### GOAL OF THE EXERCISE
Without the images, set down each entry exactly.

═══ SUPPLIED DATA

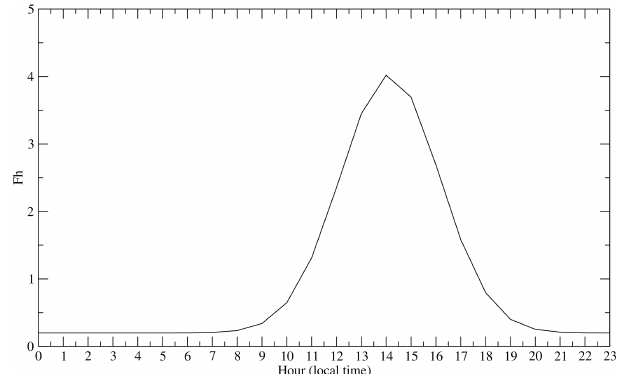
Figure 11. Academic hourly profile applied to the constant daily wildfire fluxes.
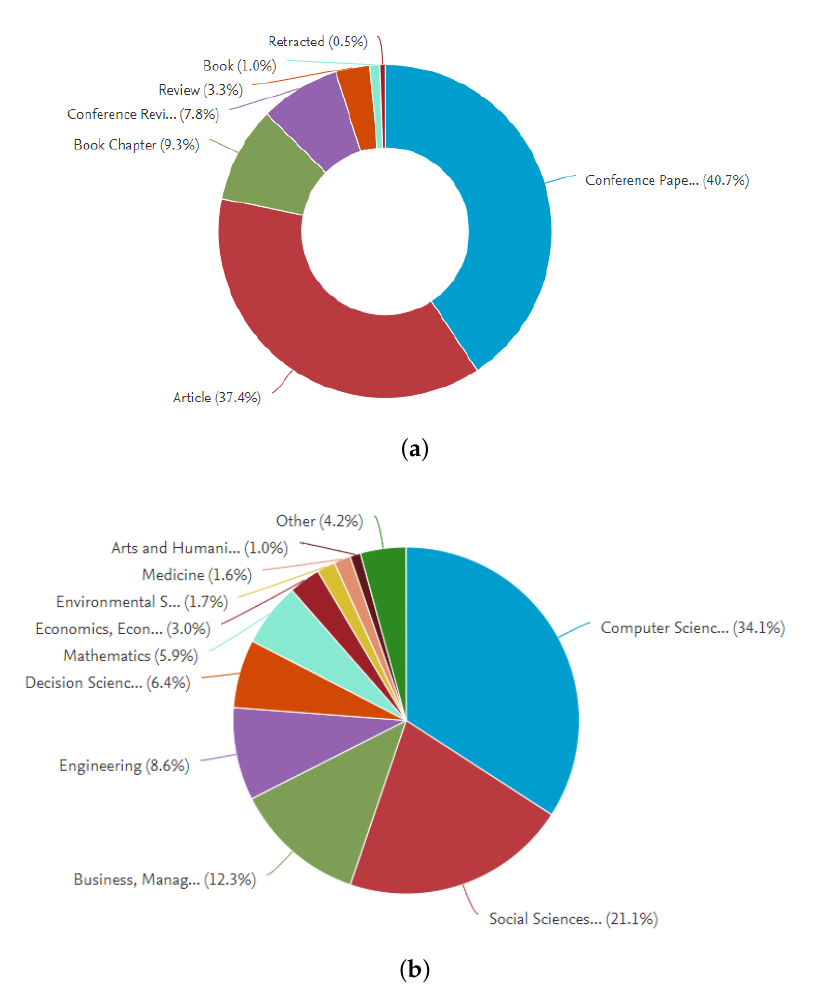
Figure 3. Classification of the documents retrieved by ( a ) type of publication and ( b )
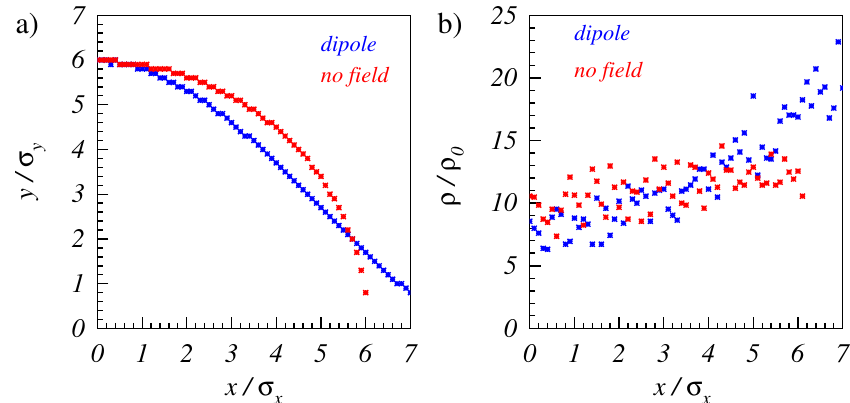
INCOHERENT EFFECT OF SPACE CHARGE AND . .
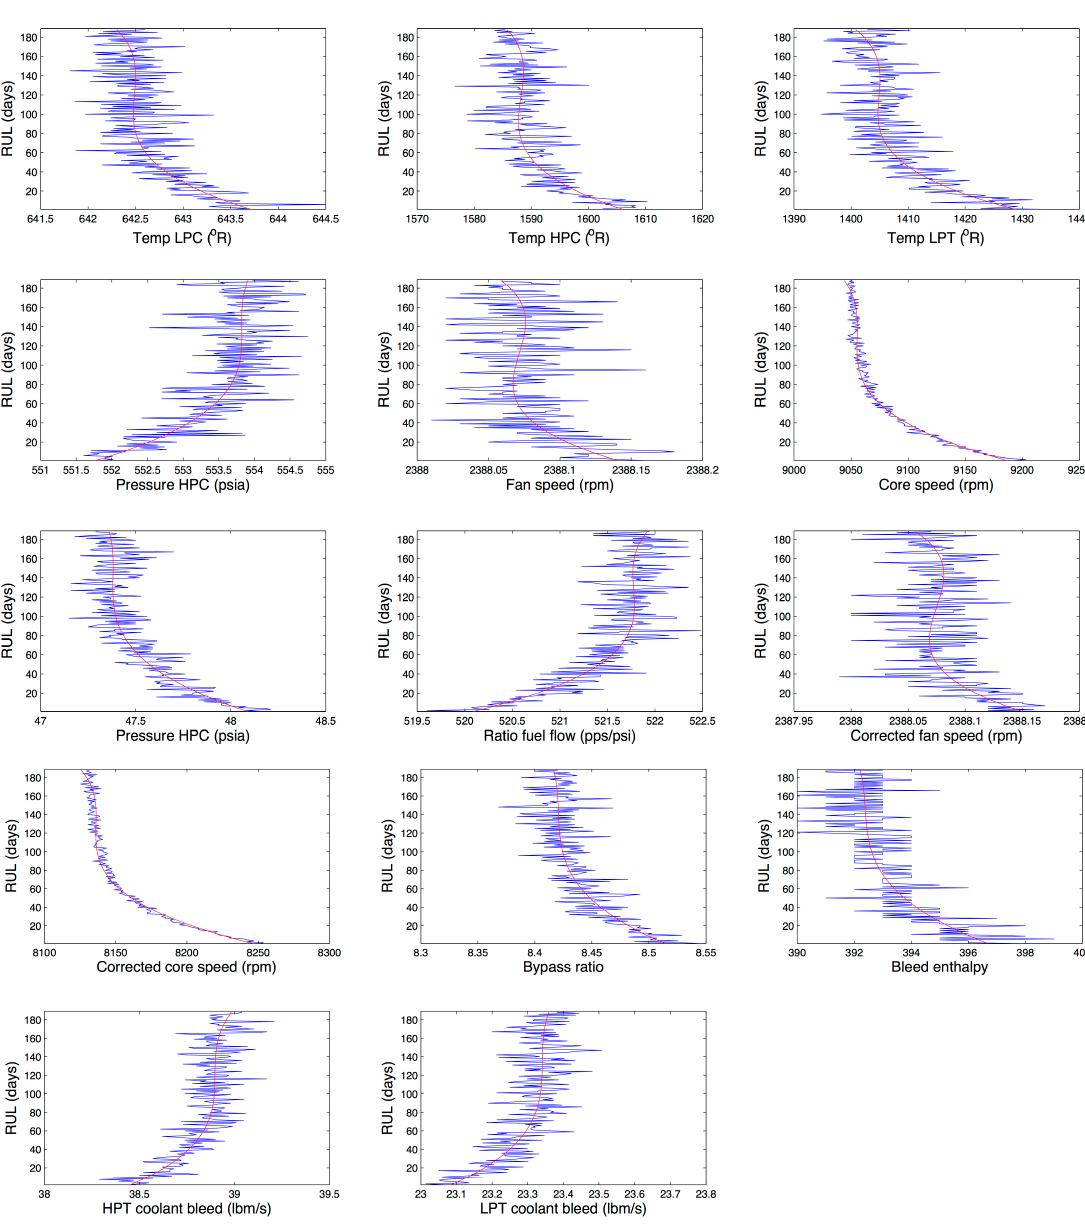
Figure 4. Independent variables vs. dependent variable (RUL) for turbine 4. This turbine contains 189 observations for each variable (red line represents the fitted third degree polynomial or cubic polynomial).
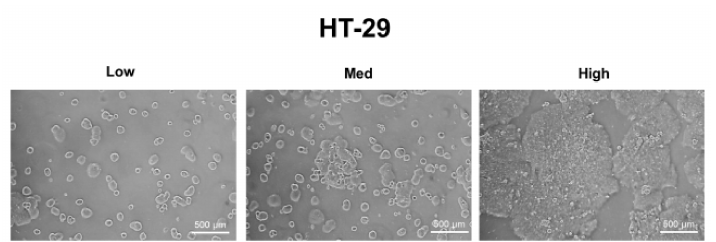
Figure 1. The three cell confluency conditions of A549, MDA-MB-231, and HT-29 cells. A549, MDA-MB-231, and HT-29 cells were grown until they reached the appropriate cell densities. Low cell density was defined as approximately 20~30% cell confluency, medium density as approximately 40~60% cell confluency, and high density as approximately 80~90% cell confluency. Representative images of each cell condition are shown in the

══════

### EXERCISE ANSWER
Figure 11. Academic hourly profile applied to the constant daily wildfire fluxes.
Figure 3. Classification of the documents retrieved by ( a ) type of publication and ( b )
INCOHERENT EFFECT OF SPACE CHARGE AND . .
Figure 4. Independent variables vs. dependent variable (RUL) for turbine 4. This turbine contains 189 observations for each variable (red line represents the fitted third degree polynomial or cubic polynomial).
Figure 1. The three cell confluency conditions of A549, MDA-MB-231, and HT-29 cells. A549, MDA-MB-231, and HT-29 cells were grown until they reached the appropriate cell densities. Low cell density was defined as approximately 20~30% cell confluency, medium density as approximately 40~60% cell confluency, and high density as approximately 80~90% cell confluency. Representative images of each cell condition are shown in the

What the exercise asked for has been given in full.